__Quellentext__
──────

Die Neurobiologie bietet dafür schlüssige Erklärungsmodelle: Bei chronischen Schmerzen kommt es zu Veränderungen der „Schmerzreizleitung“ (siehe „Wie Schmerz entsteht“). Zum einen wird die Verbindung zwischen den Synapsen im Rückenmark-Hinterhorn weiter ausgebaut und dadurch dauerhaft „scharfgeschaltet“. Experten sprechen auch vom Schmerzgedächtnis. Hinzu kommt, dass sogenannte hemmende Neuronen, die eine Art Wächterfunktion im Rückenmark übernehmen und entscheiden, ob eine Schmerzinformation weiter an das Gehirn geleitet wird oder nicht, bei chronischen Schmerzen häufig außer Kraft gesetzt sind. Im Ergebnis kommt es zur „Dauerdurchlässigkeit“ des Schmerzsystems oder auch zu spontaner Aktivität, also zu Schmerzimpulsen ohne einen Schmerzreiz. Der Schmerz wird zu einer eigenständigen Krankheit und ist kein Symptom oder keine Begleiterscheinung einer anderen Erkrankung mehr.

──────

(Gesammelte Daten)
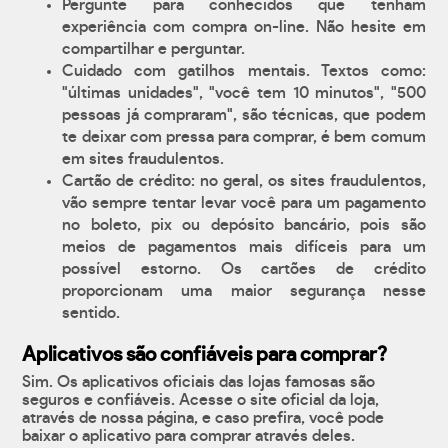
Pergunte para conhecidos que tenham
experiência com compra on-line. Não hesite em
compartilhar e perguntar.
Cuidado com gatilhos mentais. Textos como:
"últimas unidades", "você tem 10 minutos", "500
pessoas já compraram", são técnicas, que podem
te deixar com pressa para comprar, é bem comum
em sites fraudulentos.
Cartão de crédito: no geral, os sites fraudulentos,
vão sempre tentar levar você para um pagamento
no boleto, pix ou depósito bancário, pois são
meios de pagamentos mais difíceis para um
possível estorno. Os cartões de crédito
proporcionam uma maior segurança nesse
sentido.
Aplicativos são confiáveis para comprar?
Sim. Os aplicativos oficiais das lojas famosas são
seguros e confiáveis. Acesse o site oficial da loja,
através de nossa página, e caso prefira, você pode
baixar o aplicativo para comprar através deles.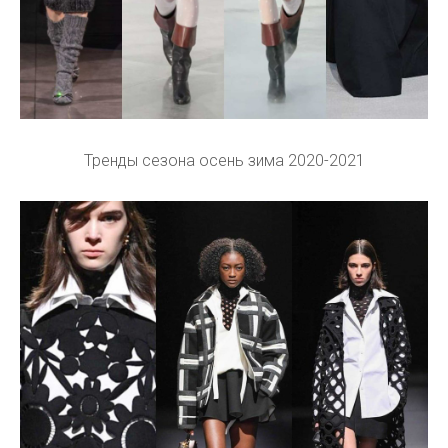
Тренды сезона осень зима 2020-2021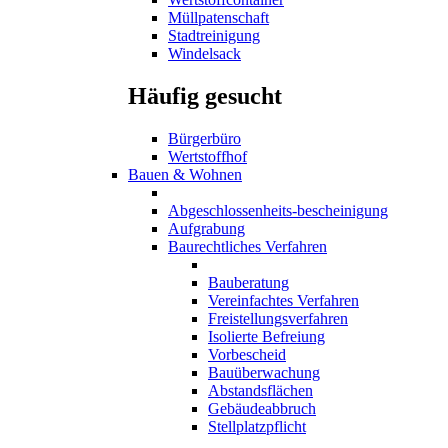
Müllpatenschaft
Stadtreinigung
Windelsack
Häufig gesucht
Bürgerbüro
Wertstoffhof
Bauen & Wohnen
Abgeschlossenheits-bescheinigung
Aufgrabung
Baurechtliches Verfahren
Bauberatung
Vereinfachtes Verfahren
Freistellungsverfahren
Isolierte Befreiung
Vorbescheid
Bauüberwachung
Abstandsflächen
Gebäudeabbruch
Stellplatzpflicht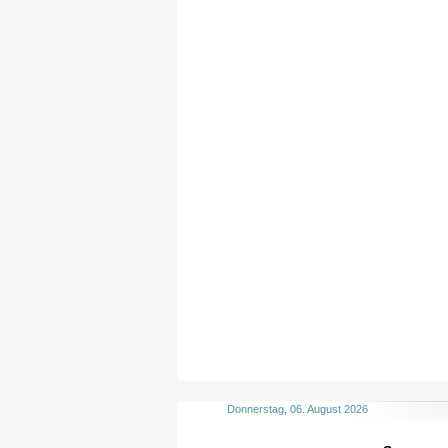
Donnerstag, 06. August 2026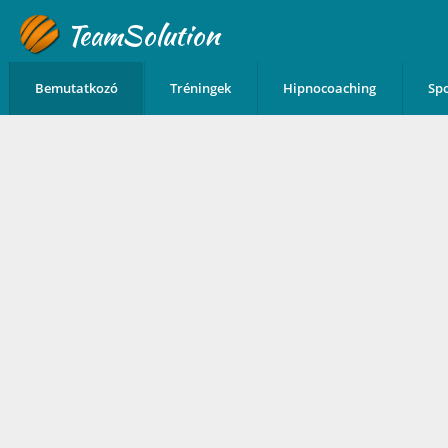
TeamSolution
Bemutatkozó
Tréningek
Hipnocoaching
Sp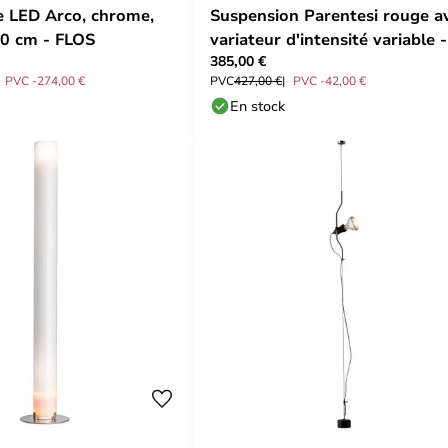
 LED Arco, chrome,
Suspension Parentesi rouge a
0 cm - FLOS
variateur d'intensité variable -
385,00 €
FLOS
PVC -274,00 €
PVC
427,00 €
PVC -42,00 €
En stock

──────

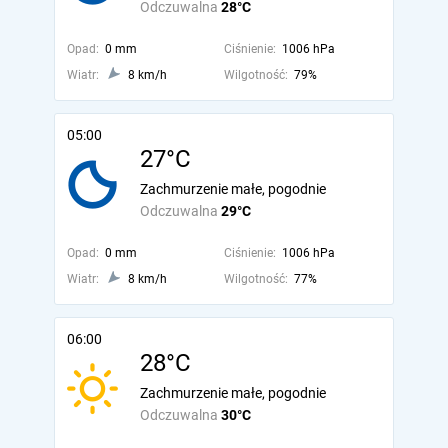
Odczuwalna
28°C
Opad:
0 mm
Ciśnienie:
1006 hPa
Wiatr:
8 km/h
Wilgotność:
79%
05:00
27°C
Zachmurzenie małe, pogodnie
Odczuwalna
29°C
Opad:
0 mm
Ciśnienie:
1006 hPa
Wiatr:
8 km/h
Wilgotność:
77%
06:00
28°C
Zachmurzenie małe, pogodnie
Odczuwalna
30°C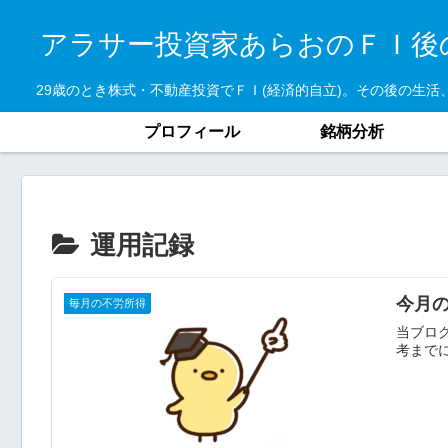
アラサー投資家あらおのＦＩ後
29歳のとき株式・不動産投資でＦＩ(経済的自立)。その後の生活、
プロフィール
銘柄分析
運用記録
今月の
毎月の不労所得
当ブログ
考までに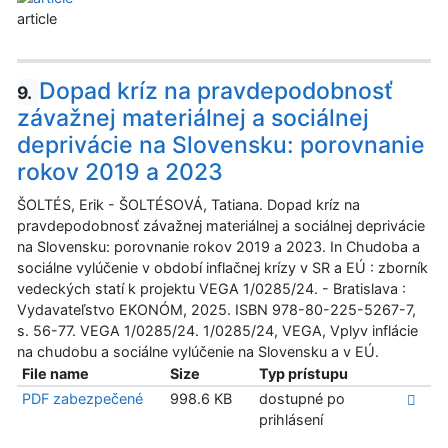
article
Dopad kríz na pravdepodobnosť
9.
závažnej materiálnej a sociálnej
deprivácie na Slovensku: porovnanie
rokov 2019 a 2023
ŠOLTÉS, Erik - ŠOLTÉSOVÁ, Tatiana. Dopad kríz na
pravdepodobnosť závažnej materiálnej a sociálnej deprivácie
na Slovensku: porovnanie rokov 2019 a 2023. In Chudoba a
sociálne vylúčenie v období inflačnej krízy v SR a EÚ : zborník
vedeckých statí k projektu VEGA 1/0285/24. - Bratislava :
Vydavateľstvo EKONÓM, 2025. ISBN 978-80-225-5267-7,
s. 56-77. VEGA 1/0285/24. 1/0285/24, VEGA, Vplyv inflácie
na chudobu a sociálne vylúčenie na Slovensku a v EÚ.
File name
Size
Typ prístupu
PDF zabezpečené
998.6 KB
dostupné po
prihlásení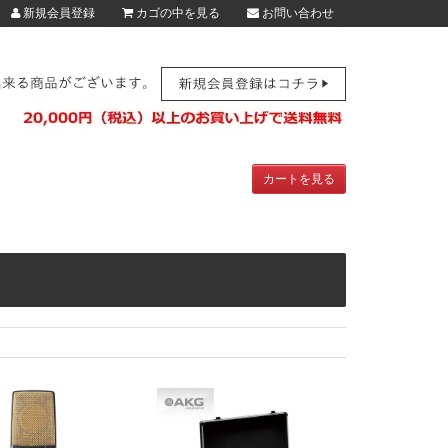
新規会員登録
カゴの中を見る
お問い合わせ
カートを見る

──────

__Aufgabe 1__
Übersetze aus dem Text über chronische Schmerzen diesen Satz ins Englische: „Der Schmerz wird zu einer eigenständigen Krankheit und ist kein Symptom oder keine Begleiterscheinung einer anderen Erkrankung mehr.“
__Aufgabe 2__
Beantworte kurz anhand des Textes über chronische Schmerzen:
(a) Wo wird die Verbindung zwischen den Synapsen weiter ausgebaut?
(b) Was entscheiden die hemmenden Neuronen?
(c) Wie nennt der Text Schmerzimpulse ohne einen Schmerzreiz?
__Aufgabe 3__
Stimmen diese Aussagen mit dem Text über chronische Schmerzen überein? Antworte jeweils mit Ja oder Nein und belege es mit den entscheidenden Worten des Textes.
(a) Bei chronischen Schmerzen sind die hemmenden Neuronen oft außer Kraft gesetzt.
(b) Chronischer Schmerz bleibt ein Symptom einer anderen Erkrankung.
(c) Die Neurobiologie hat für diese Vorgänge keine Erklärung.

__Antwort 1__
The pain becomes a disease in its own right and is no longer a symptom or side effect of another illness.

__Antwort 2__
(a) Im Rückenmark-Hinterhorn.
(b) Ob eine Schmerzinformation weiter an das Gehirn geleitet wird oder nicht.
(c) Spontane Aktivität.

__Antwort 3__
(a) Ja: „bei chronischen Schmerzen häufig außer Kraft gesetzt sind“
(b) Nein: „ist kein Symptom oder keine Begleiterscheinung einer anderen Erkrankung mehr“
(c) Nein: „Die Neurobiologie bietet dafür schlüssige Erklärungsmodelle“